• _Yapmanız Gereken_:
Aşağıdaki verilerin tamamındaki satırları, boş satırları dışarıda bırakarak ve her satırı ayrı bir dize yaparak bir JSON listesine aktarınız.

• _Depolanmış veri kümesi öğeleri_:
<<<<
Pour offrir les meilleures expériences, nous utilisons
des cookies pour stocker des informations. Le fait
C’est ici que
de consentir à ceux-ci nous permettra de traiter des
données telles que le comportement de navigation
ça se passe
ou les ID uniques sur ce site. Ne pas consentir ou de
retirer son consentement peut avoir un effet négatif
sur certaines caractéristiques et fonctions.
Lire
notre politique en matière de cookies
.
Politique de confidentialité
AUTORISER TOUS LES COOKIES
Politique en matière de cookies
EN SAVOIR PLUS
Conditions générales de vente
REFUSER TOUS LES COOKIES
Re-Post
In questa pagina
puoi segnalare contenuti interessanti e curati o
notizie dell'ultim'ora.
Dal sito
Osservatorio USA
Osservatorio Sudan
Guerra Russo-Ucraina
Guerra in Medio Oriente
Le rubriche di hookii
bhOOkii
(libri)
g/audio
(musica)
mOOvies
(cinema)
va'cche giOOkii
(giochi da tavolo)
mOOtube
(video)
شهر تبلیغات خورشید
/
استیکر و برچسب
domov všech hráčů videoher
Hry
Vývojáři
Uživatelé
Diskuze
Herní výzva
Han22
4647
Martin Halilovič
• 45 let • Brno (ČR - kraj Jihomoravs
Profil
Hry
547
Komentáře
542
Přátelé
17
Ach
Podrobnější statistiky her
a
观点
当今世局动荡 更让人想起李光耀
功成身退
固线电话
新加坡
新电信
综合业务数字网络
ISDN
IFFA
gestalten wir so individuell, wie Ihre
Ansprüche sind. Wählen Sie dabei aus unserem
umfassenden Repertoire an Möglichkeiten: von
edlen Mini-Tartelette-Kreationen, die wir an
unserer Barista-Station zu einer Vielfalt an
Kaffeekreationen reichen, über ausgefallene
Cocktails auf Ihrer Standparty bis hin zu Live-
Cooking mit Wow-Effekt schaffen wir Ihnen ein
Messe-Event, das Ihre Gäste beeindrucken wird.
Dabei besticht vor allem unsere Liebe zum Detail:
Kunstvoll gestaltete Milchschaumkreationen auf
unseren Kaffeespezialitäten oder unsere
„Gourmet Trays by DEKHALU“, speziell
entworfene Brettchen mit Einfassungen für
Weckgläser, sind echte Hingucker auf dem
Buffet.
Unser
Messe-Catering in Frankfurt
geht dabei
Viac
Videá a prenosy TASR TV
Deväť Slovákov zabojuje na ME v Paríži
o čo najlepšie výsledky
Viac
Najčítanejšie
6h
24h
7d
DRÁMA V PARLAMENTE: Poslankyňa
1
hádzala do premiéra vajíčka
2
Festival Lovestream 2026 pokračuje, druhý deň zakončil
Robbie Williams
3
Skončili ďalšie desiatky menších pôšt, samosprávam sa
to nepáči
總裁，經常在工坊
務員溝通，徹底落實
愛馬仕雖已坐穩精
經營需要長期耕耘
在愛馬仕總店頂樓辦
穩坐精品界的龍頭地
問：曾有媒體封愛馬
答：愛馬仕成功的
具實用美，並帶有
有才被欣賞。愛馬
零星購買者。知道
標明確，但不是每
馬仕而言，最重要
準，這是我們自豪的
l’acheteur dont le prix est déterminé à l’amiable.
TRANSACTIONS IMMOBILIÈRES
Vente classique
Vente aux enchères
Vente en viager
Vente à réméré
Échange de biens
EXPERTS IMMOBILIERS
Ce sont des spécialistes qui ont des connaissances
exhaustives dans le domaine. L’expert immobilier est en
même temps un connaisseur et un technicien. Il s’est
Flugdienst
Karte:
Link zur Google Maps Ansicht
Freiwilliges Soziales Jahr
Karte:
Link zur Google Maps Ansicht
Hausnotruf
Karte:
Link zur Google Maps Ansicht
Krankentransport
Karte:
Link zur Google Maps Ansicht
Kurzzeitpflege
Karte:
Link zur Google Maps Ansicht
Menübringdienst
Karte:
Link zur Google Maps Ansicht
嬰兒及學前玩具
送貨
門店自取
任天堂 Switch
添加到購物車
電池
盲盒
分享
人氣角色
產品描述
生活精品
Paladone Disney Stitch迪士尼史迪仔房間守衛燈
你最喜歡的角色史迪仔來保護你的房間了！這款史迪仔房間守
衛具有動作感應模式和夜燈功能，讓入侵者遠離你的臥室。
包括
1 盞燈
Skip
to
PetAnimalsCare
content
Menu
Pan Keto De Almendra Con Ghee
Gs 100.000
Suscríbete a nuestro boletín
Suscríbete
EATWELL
>>>>
• _Yanıt Alanı_:
[
  "Pour offrir les meilleures expériences, nous utilisons",
  "des cookies pour stocker des informations. Le fait",
  "C’est ici que",
  "de consentir à ceux-ci nous permettra de traiter des",
  "données telles que le comportement de navigation",
  "ça se passe",
  "ou les ID uniques sur ce site. Ne pas consentir ou de",
  "retirer son consentement peut avoir un effet négatif",
  "sur certaines caractéristiques et fonctions.",
  "Lire",
  "notre politique en matière de cookies",
  ".",
  "Politique de confidentialité",
  "AUTORISER TOUS LES COOKIES",
  "Politique en matière de cookies",
  "EN SAVOIR PLUS",
  "Conditions générales de vente",
  "REFUSER TOUS LES COOKIES",
  "Re-Post",
  "In questa pagina",
  "puoi segnalare contenuti interessanti e curati o",
  "notizie dell'ultim'ora.",
  "Dal sito",
  "Osservatorio USA",
  "Osservatorio Sudan",
  "Guerra Russo-Ucraina",
  "Guerra in Medio Oriente",
  "Le rubriche di hookii",
  "bhOOkii",
  "(libri)",
  "g/audio",
  "(musica)",
  "mOOvies",
  "(cinema)",
  "va'cche giOOkii",
  "(giochi da tavolo)",
  "mOOtube",
  "(video)",
  "شهر تبلیغات خورشید",
  "/",
  "استیکر و برچسب",
  "domov všech hráčů videoher",
  "Hry",
  "Vývojáři",
  "Uživatelé",
  "Diskuze",
  "Herní výzva",
  "Han22",
  "4647",
  "Martin Halilovič",
  "• 45 let • Brno (ČR - kraj Jihomoravs",
  "Profil",
  "Hry",
  "547",
  "Komentáře",
  "542",
  "Přátelé",
  "17",
  "Ach",
  "Podrobnější statistiky her",
  "a",
  "观点",
  "当今世局动荡 更让人想起李光耀",
  "功成身退",
  "固线电话",
  "新加坡",
  "新电信",
  "综合业务数字网络",
  "ISDN",
  "IFFA",
  "gestalten wir so individuell, wie Ihre",
  "Ansprüche sind. Wählen Sie dabei aus unserem",
  "umfassenden Repertoire an Möglichkeiten: von",
  "edlen Mini-Tartelette-Kreationen, die wir an",
  "unserer Barista-Station zu einer Vielfalt an",
  "Kaffeekreationen reichen, über ausgefallene",
  "Cocktails auf Ihrer Standparty bis hin zu Live-",
  "Cooking mit Wow-Effekt schaffen wir Ihnen ein",
  "Messe-Event, das Ihre Gäste beeindrucken wird.",
  "Dabei besticht vor allem unsere Liebe zum Detail:",
  "Kunstvoll gestaltete Milchschaumkreationen auf",
  "unseren Kaffeespezialitäten oder unsere",
  "„Gourmet Trays by DEKHALU“, speziell",
  "entworfene Brettchen mit Einfassungen für",
  "Weckgläser, sind echte Hingucker auf dem",
  "Buffet.",
  "Unser",
  "Messe-Catering in Frankfurt",
  "geht dabei",
  "Viac",
  "Videá a prenosy TASR TV",
  "Deväť Slovákov zabojuje na ME v Paríži",
  "o čo najlepšie výsledky",
  "Viac",
  "Najčítanejšie",
  "6h",
  "24h",
  "7d",
  "DRÁMA V PARLAMENTE: Poslankyňa",
  "1",
  "hádzala do premiéra vajíčka",
  "2",
  "Festival Lovestream 2026 pokračuje, druhý deň zakončil",
  "Robbie Williams",
  "3",
  "Skončili ďalšie desiatky menších pôšt, samosprávam sa",
  "to nepáči",
  "總裁，經常在工坊",
  "務員溝通，徹底落實",
  "愛馬仕雖已坐穩精",
  "經營需要長期耕耘",
  "在愛馬仕總店頂樓辦",
  "穩坐精品界的龍頭地",
  "問：曾有媒體封愛馬",
  "答：愛馬仕成功的",
  "具實用美，並帶有",
  "有才被欣賞。愛馬",
  "零星購買者。知道",
  "標明確，但不是每",
  "馬仕而言，最重要",
  "準，這是我們自豪的",
  "l’acheteur dont le prix est déterminé à l’amiable.",
  "TRANSACTIONS IMMOBILIÈRES",
  "Vente classique",
  "Vente aux enchères",
  "Vente en viager",
  "Vente à réméré",
  "Échange de biens",
  "EXPERTS IMMOBILIERS",
  "Ce sont des spécialistes qui ont des connaissances",
  "exhaustives dans le domaine. L’expert immobilier est en",
  "même temps un connaisseur et un technicien. Il s’est",
  "Flugdienst",
  "Karte:",
  "Link zur Google Maps Ansicht",
  "Freiwilliges Soziales Jahr",
  "Karte:",
  "Link zur Google Maps Ansicht",
  "Hausnotruf",
  "Karte:",
  "Link zur Google Maps Ansicht",
  "Krankentransport",
  "Karte:",
  "Link zur Google Maps Ansicht",
  "Kurzzeitpflege",
  "Karte:",
  "Link zur Google Maps Ansicht",
  "Menübringdienst",
  "Karte:",
  "Link zur Google Maps Ansicht",
  "嬰兒及學前玩具",
  "送貨",
  "門店自取",
  "任天堂 Switch",
  "添加到購物車",
  "電池",
  "盲盒",
  "分享",
  "人氣角色",
  "產品描述",
  "生活精品",
  "Paladone Disney Stitch迪士尼史迪仔房間守衛燈",
  "你最喜歡的角色史迪仔來保護你的房間了！這款史迪仔房間守",
  "衛具有動作感應模式和夜燈功能，讓入侵者遠離你的臥室。",
  "包括",
  "1 盞燈",
  "Skip",
  "to",
  "PetAnimalsCare",
  "content",
  "Menu",
  "Pan Keto De Almendra Con Ghee",
  "Gs 100.000",
  "Suscríbete a nuestro boletín",
  "Suscríbete",
  "EATWELL"
]